Every five years, the IPG gets those most suited to Slytherin.


On its face, Jamie Adams is about as likely a Draco Malfoy as Paul Miller is a Ron Weasley, but Badger never claimed it was a perfect metaphor.


The one thing you can say about the IPG’s current incarnation is that it lacks a Dolores Umbridge.


There are, dear readers, thirteen women councillors on Pembrokeshire County Council. Not one of them sits with the IPG.


The IPG is very pale and very male. Badger declines to say “very stale; although a certain cheesy aroma emanates from its dairy farming members.


Straight Outta Camrose, the IPG is the NWA – No Women Allowed.
To rectify the gender gap, IPG members will take turns wearing a tube top and mini skirt combo to show willing.


The variation in the group’s perspective is perhaps best demonstrated that many of its members drive tractors, but only one – Brian Hall – could fix one.


The IPG has Jamie Adams’ considerable talents at its disposal. Badger rates Jamie Adams as a political operator who has wit and intelligence. He’s lousy at delegation, however, and prone to complacency.


A little “independent” thought is needed for the IPG to show it has a constructive and meaningful alternative programme for Pembrokeshire instead of opposition for its own sake and crocodile tears about Council Tax.


Unless you have an alternative, queuing up to complain once a year isn’t a policy.
The IPG has never presented an alternative, costed budget despite councillors getting more information about the local authority’s finances.


The demise of Plaid Cymru across North Pembrokeshire shows that the IPG has its finger on the real issues affecting Pembrokeshire’s rural areas.


Agriculture is a vital local industry that supports more jobs in Pembrokeshire than any other bar tourism.


It’s a fundamental weakness that our County’s rural economy and future are not higher priorities than virtue-signalling identity politics.


Sure, it’s nice to be nice, but there are current needs a new administration must address no matter how disagreeable some members find people who don’t share their “enlightened” worldview.


Nuclear fission, blue, green, and sky-blue pink energy are all very well – they’re not building houses or ensuring Pembrokeshire’s families can afford to live here.


The big issues are housing, social care, education, and the economy.


With those, roads, bins, and tackling Pembrokeshire’s continuous festival of litter are enough for a programme for administration.


Simultaneously, the Council needs to do unsexy things like balancing the books, streamlining its administration, interacting with community groups, and making sure leisure and cultural facilities meet the mark.


Tackling the big four issues is a function of the central government. Wales’s record on each of them is dire.

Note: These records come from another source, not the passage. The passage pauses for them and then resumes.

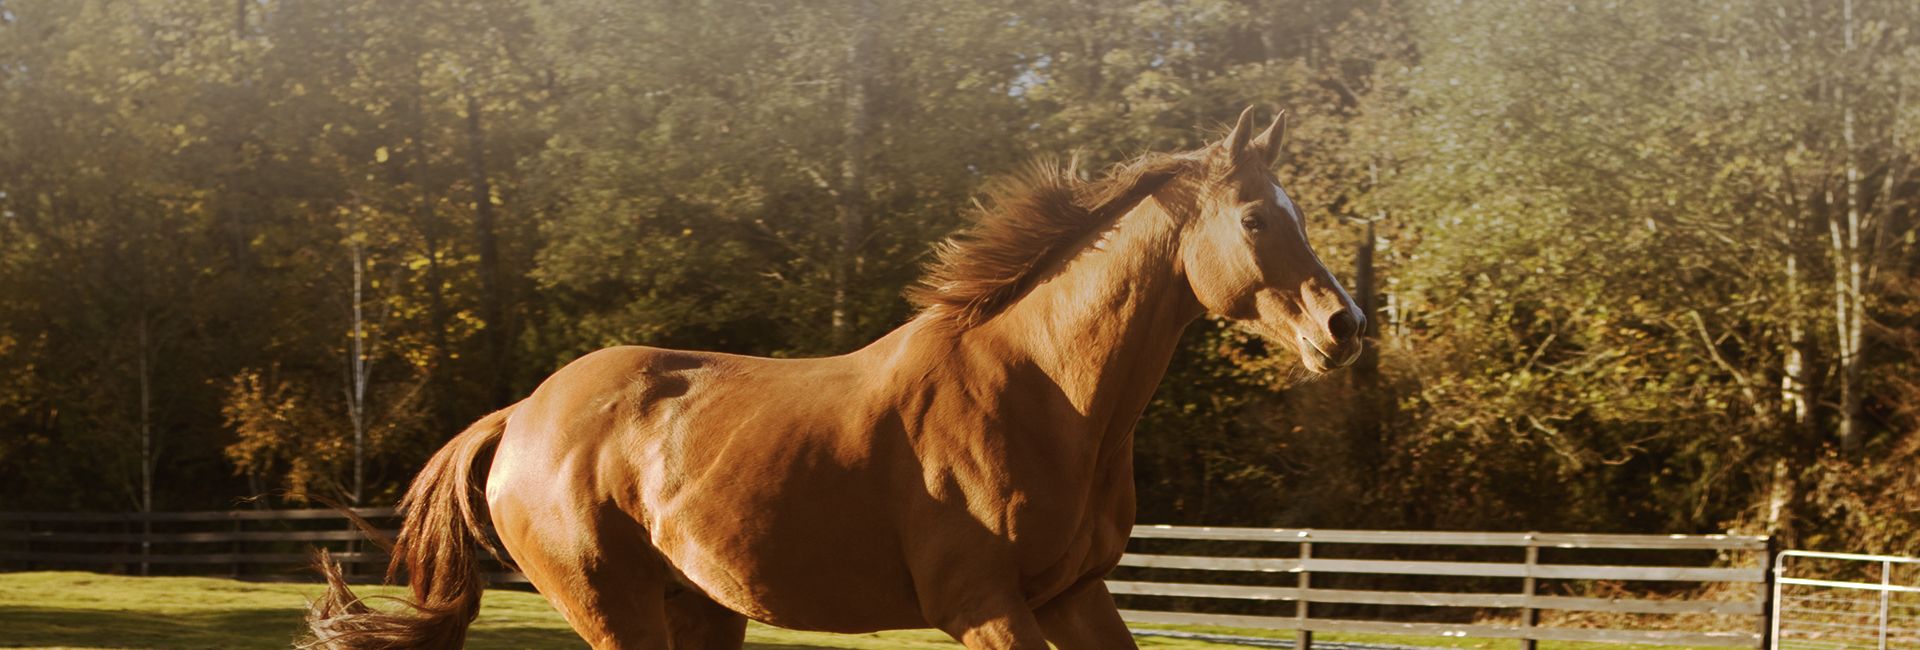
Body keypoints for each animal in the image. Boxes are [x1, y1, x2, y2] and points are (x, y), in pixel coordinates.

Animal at [305, 106, 1363, 650]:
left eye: (1298, 211)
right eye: (1258, 219)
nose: (1344, 327)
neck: (1043, 394)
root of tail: (521, 415)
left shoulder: (1074, 595)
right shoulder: (983, 607)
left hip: (703, 610)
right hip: (613, 609)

Pembrokeshire shows signs of bucking the national trend by providing homes for local people and regenerating its town centres through the intelligent investment of external funds designated for that purpose.


However, social care and education are issues of such magnitude that mostly the Council is chained to the Welsh Government’s ever-shifting strategies, programmes, working groups, and plans.


Pembrokeshire’s roads, it may shock the casual reader, are among Wales’s better ones.
Chew on that, readers, and then drive through Carmarthenshire and Ceredigion and experience a demolition derby’s impacts on your vehicle’s suspension.


Litter and bins are bread and butter issues. However, managing people’s expectations of them also involves persuading them not to dump their rubbish wherever they feel like it and doing the relatively minor task of sorting out their kerb-side trash.


To them, Badger makes a gentle suggestion: assuming you wipe your bottoms in the privacy of a WC after going to the loo, don’t drop your crap in hedgerows or on pavements because nobody is watching.


If there are problems, especially with litter following antisocial behaviour, report it to your town council or county council, or better, email your councillors and keep a copy.


Don’t expect councillors to hang on your every whinge on Facebook, where it’s hard to separate the meaningful complaint from the idiotic.


Your councillors rely on you to tell them what your problems are.


They’re not mindreaders.


Speak to them and not at them, and you might get somewhere. If not, there’s always the next election not to bother voting in.